*WHAT THE TASK ASKS*. Work out how many lines below hold the string "begin" and state only that figure.

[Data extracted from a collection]
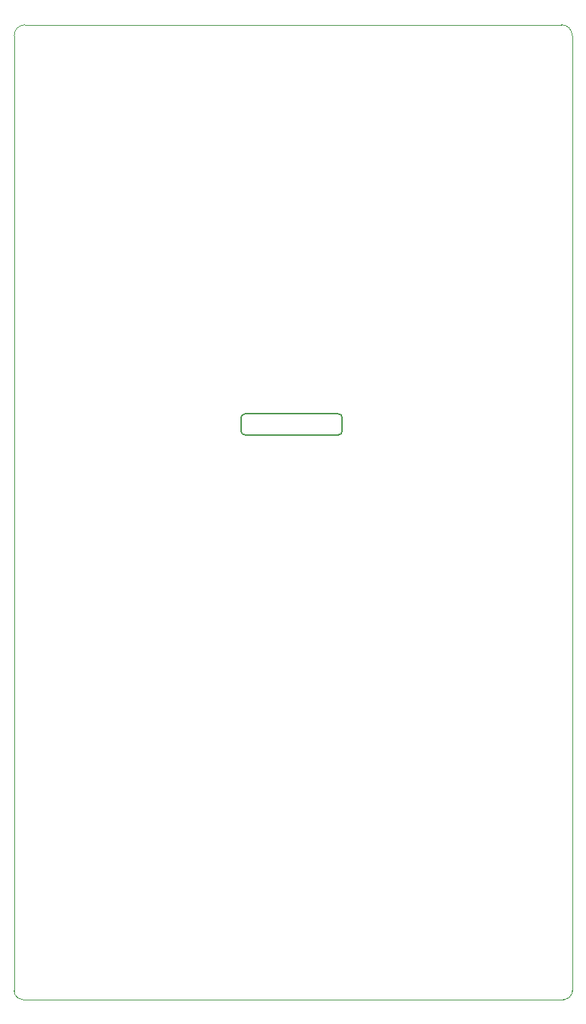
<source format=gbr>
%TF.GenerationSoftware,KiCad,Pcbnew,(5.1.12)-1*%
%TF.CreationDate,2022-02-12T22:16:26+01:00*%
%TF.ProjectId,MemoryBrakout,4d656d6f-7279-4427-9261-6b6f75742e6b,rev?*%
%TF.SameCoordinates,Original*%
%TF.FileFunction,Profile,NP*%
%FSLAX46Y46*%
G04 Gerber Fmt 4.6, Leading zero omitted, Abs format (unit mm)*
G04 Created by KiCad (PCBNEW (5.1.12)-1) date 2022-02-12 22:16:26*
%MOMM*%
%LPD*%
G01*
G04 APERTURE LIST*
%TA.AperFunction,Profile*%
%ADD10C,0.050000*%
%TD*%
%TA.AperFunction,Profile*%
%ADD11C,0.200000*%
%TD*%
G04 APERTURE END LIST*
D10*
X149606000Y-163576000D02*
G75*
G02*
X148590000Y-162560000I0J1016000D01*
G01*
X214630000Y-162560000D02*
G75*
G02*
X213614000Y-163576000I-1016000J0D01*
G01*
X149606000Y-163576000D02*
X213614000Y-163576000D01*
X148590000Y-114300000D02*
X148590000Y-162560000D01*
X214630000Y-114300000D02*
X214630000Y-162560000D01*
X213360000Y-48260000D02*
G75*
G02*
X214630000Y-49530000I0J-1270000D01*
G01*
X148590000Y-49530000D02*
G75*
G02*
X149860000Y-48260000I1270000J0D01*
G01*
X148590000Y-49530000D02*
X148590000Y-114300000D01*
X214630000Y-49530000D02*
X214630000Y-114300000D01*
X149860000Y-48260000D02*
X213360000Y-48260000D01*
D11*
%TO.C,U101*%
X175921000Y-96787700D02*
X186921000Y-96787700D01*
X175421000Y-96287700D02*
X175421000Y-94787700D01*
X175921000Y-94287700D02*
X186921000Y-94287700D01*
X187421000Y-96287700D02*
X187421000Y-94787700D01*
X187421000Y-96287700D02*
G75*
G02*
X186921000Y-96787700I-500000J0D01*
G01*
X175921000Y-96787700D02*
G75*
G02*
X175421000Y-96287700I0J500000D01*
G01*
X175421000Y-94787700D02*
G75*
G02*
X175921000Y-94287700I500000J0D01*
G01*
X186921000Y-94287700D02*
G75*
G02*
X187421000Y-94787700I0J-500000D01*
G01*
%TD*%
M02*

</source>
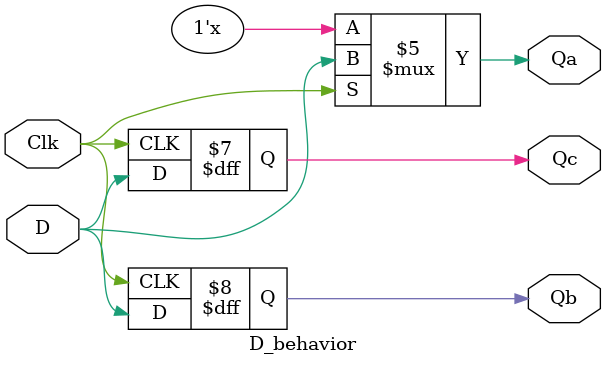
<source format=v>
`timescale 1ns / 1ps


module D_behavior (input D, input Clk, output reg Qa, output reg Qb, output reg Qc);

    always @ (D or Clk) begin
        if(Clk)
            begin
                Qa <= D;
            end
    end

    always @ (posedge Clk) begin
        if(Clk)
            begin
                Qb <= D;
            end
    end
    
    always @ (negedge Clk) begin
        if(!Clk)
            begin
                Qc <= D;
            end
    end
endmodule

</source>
==
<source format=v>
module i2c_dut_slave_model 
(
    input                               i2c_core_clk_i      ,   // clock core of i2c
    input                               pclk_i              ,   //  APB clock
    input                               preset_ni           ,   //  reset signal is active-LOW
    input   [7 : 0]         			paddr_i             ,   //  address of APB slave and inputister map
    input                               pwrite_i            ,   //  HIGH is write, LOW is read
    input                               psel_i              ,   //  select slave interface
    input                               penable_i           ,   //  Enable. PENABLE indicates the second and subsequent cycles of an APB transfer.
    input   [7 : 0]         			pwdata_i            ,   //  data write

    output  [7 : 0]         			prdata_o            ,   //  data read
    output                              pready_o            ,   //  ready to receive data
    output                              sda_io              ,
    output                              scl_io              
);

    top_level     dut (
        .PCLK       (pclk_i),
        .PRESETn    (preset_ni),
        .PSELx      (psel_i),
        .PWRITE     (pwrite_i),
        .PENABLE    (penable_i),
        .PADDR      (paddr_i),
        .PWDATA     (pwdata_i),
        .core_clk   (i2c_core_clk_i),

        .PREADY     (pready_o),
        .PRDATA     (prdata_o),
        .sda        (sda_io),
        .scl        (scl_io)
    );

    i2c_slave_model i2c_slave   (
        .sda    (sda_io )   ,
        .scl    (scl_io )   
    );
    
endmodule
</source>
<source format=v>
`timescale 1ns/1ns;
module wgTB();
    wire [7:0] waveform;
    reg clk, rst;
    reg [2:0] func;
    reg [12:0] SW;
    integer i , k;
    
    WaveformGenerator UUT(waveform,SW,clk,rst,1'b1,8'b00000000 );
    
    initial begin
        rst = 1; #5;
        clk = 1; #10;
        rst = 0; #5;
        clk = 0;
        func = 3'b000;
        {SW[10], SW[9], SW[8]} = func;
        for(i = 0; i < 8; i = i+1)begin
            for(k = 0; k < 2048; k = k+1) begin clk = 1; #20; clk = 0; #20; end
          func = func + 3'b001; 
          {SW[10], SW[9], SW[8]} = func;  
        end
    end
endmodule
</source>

*COMPLETED TASK*. 9